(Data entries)
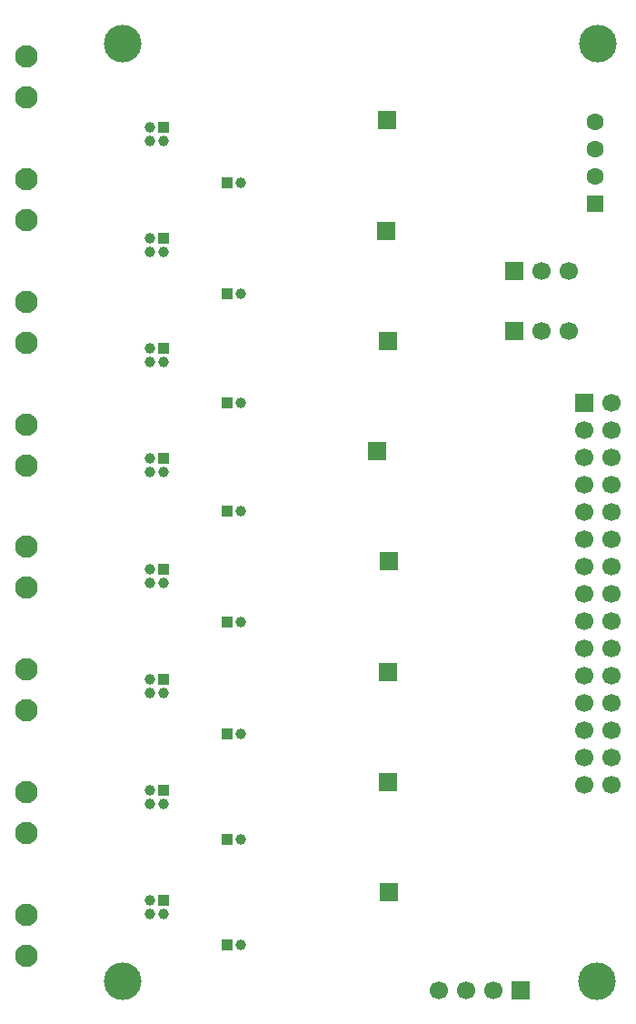
<source format=gbr>
%TF.GenerationSoftware,KiCad,Pcbnew,9.0.2*%
%TF.CreationDate,2025-07-04T16:18:25+10:00*%
%TF.ProjectId,v8a_equip_digital_in_iso,7638615f-6571-4756-9970-5f6469676974,rev?*%
%TF.SameCoordinates,Original*%
%TF.FileFunction,Soldermask,Bot*%
%TF.FilePolarity,Negative*%
%FSLAX46Y46*%
G04 Gerber Fmt 4.6, Leading zero omitted, Abs format (unit mm)*
G04 Created by KiCad (PCBNEW 9.0.2) date 2025-07-04 16:18:25*
%MOMM*%
%LPD*%
G01*
G04 APERTURE LIST*
%ADD10C,2.100000*%
%ADD11R,1.700000X1.700000*%
%ADD12C,1.700000*%
%ADD13C,3.500000*%
%ADD14R,1.000000X1.000000*%
%ADD15C,1.000000*%
%ADD16R,1.600000X1.600000*%
%ADD17C,1.600000*%
G04 APERTURE END LIST*
D10*
%TO.C,J33*%
X3000000Y-88950800D03*
X3000000Y-85140800D03*
%TD*%
D11*
%TO.C,J31*%
X36753800Y-83058000D03*
%TD*%
%TO.C,J2*%
X36576000Y-11176000D03*
%TD*%
%TO.C,JP2*%
X48463200Y-30759400D03*
D12*
X51003200Y-30759400D03*
X53543200Y-30759400D03*
%TD*%
D10*
%TO.C,J28*%
X3000000Y-77535314D03*
X3000000Y-73725314D03*
%TD*%
D11*
%TO.C,J13*%
X54991000Y-37465000D03*
D12*
X57531000Y-37465000D03*
X54991000Y-40005000D03*
X57531000Y-40005000D03*
X54991000Y-42545000D03*
X57531000Y-42545000D03*
X54991000Y-45085000D03*
X57531000Y-45085000D03*
X54991000Y-47625000D03*
X57531000Y-47625000D03*
X54991000Y-50165000D03*
X57531000Y-50165000D03*
X54991000Y-52705000D03*
X57531000Y-52705000D03*
X54991000Y-55245000D03*
X57531000Y-55245000D03*
X54991000Y-57785000D03*
X57531000Y-57785000D03*
X54991000Y-60325000D03*
X57531000Y-60325000D03*
X54991000Y-62865000D03*
X57531000Y-62865000D03*
X54991000Y-65405000D03*
X57531000Y-65405000D03*
X54991000Y-67945000D03*
X57531000Y-67945000D03*
X54991000Y-70485000D03*
X57531000Y-70485000D03*
X54991000Y-73025000D03*
X57531000Y-73025000D03*
%TD*%
D10*
%TO.C,J20*%
X3000000Y-54704343D03*
X3000000Y-50894343D03*
%TD*%
D13*
%TO.C,H4*%
X56184800Y-91287600D03*
%TD*%
D11*
%TO.C,J6*%
X36550600Y-21444857D03*
%TD*%
D14*
%TO.C,J17*%
X21717000Y-47523400D03*
D15*
X22987000Y-47523400D03*
%TD*%
D11*
%TO.C,J9*%
X36652200Y-31713714D03*
%TD*%
D14*
%TO.C,J30*%
X15759263Y-83820000D03*
D15*
X15759263Y-85090000D03*
X14489263Y-83820000D03*
X14489263Y-85090000D03*
%TD*%
D14*
%TO.C,J22*%
X15773400Y-63246000D03*
D15*
X15773400Y-64516000D03*
X14503400Y-63246000D03*
X14503400Y-64516000D03*
%TD*%
D14*
%TO.C,J26*%
X15748000Y-73507600D03*
D15*
X15748000Y-74777600D03*
X14478000Y-73507600D03*
X14478000Y-74777600D03*
%TD*%
D16*
%TO.C,U2*%
X55956200Y-18948400D03*
D17*
X55956200Y-16408400D03*
X55956200Y-13868400D03*
X55956200Y-11328400D03*
%TD*%
D10*
%TO.C,J24*%
X3000000Y-66119829D03*
X3000000Y-62309829D03*
%TD*%
D14*
%TO.C,J18*%
X15748000Y-52984400D03*
D15*
X15748000Y-54254400D03*
X14478000Y-52984400D03*
X14478000Y-54254400D03*
%TD*%
D11*
%TO.C,JP1*%
X48463200Y-25222200D03*
D12*
X51003200Y-25222200D03*
X53543200Y-25222200D03*
%TD*%
D14*
%TO.C,J8*%
X21717000Y-27279600D03*
D15*
X22987000Y-27279600D03*
%TD*%
D14*
%TO.C,J7*%
X15759263Y-22132982D03*
D15*
X15759263Y-23402982D03*
X14489263Y-22132982D03*
X14489263Y-23402982D03*
%TD*%
D10*
%TO.C,J10*%
X3000000Y-31873371D03*
X3000000Y-28063371D03*
%TD*%
D11*
%TO.C,CON2*%
X49072800Y-92176600D03*
D12*
X46532800Y-92176600D03*
X43992800Y-92176600D03*
X41452800Y-92176600D03*
%TD*%
D11*
%TO.C,J15*%
X35661600Y-41935400D03*
%TD*%
D10*
%TO.C,J16*%
X3000000Y-43288857D03*
X3000000Y-39478857D03*
%TD*%
D14*
%TO.C,J14*%
X15759263Y-42663439D03*
D15*
X15759263Y-43933439D03*
X14489263Y-42663439D03*
X14489263Y-43933439D03*
%TD*%
D13*
%TO.C,H2*%
X56235600Y-4007600D03*
%TD*%
D11*
%TO.C,J23*%
X36703000Y-62520286D03*
%TD*%
%TO.C,J27*%
X36677600Y-72789143D03*
%TD*%
D14*
%TO.C,J21*%
X21742400Y-57861200D03*
D15*
X23012400Y-57861200D03*
%TD*%
D10*
%TO.C,J5*%
X3000000Y-20457886D03*
X3000000Y-16647886D03*
%TD*%
D14*
%TO.C,J3*%
X15759263Y-11867753D03*
D15*
X15759263Y-13137753D03*
X14489263Y-11867753D03*
X14489263Y-13137753D03*
%TD*%
D14*
%TO.C,J32*%
X21717000Y-87909400D03*
D15*
X22987000Y-87909400D03*
%TD*%
D14*
%TO.C,J12*%
X21717000Y-37490400D03*
D15*
X22987000Y-37490400D03*
%TD*%
D13*
%TO.C,H1*%
X12000000Y-4007600D03*
%TD*%
D14*
%TO.C,J4*%
X21717000Y-16992600D03*
D15*
X22987000Y-16992600D03*
%TD*%
D13*
%TO.C,H3*%
X12000000Y-91287600D03*
%TD*%
D14*
%TO.C,J29*%
X21717000Y-78130400D03*
D15*
X22987000Y-78130400D03*
%TD*%
D11*
%TO.C,J19*%
X36753800Y-52251429D03*
%TD*%
D14*
%TO.C,J25*%
X21717000Y-68300600D03*
D15*
X22987000Y-68300600D03*
%TD*%
D10*
%TO.C,J1*%
X3000000Y-9042400D03*
X3000000Y-5232400D03*
%TD*%
D14*
%TO.C,J11*%
X15759263Y-32398210D03*
D15*
X15759263Y-33668210D03*
X14489263Y-32398210D03*
X14489263Y-33668210D03*
%TD*%
M02*

</source>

__WHAT YOU SHOULD DO__. Repeat only the lines running from the line that contains "X36677600Y-72789143D03*" through the last line above, inclusive.

__RESULT OF THE EXERCISE__.
X36677600Y-72789143D03*
%TD*%
D14*
%TO.C,J21*%
X21742400Y-57861200D03*
D15*
X23012400Y-57861200D03*
%TD*%
D10*
%TO.C,J5*%
X3000000Y-20457886D03*
X3000000Y-16647886D03*
%TD*%
D14*
%TO.C,J3*%
X15759263Y-11867753D03*
D15*
X15759263Y-13137753D03*
X14489263Y-11867753D03*
X14489263Y-13137753D03*
%TD*%
D14*
%TO.C,J32*%
X21717000Y-87909400D03*
D15*
X22987000Y-87909400D03*
%TD*%
D14*
%TO.C,J12*%
X21717000Y-37490400D03*
D15*
X22987000Y-37490400D03*
%TD*%
D13*
%TO.C,H1*%
X12000000Y-4007600D03*
%TD*%
D14*
%TO.C,J4*%
X21717000Y-16992600D03*
D15*
X22987000Y-16992600D03*
%TD*%
D13*
%TO.C,H3*%
X12000000Y-91287600D03*
%TD*%
D14*
%TO.C,J29*%
X21717000Y-78130400D03*
D15*
X22987000Y-78130400D03*
%TD*%
D11*
%TO.C,J19*%
X36753800Y-52251429D03*
%TD*%
D14*
%TO.C,J25*%
X21717000Y-68300600D03*
D15*
X22987000Y-68300600D03*
%TD*%
D10*
%TO.C,J1*%
X3000000Y-9042400D03*
X3000000Y-5232400D03*
%TD*%
D14*
%TO.C,J11*%
X15759263Y-32398210D03*
D15*
X15759263Y-33668210D03*
X14489263Y-32398210D03*
X14489263Y-33668210D03*
%TD*%
M02*

</source>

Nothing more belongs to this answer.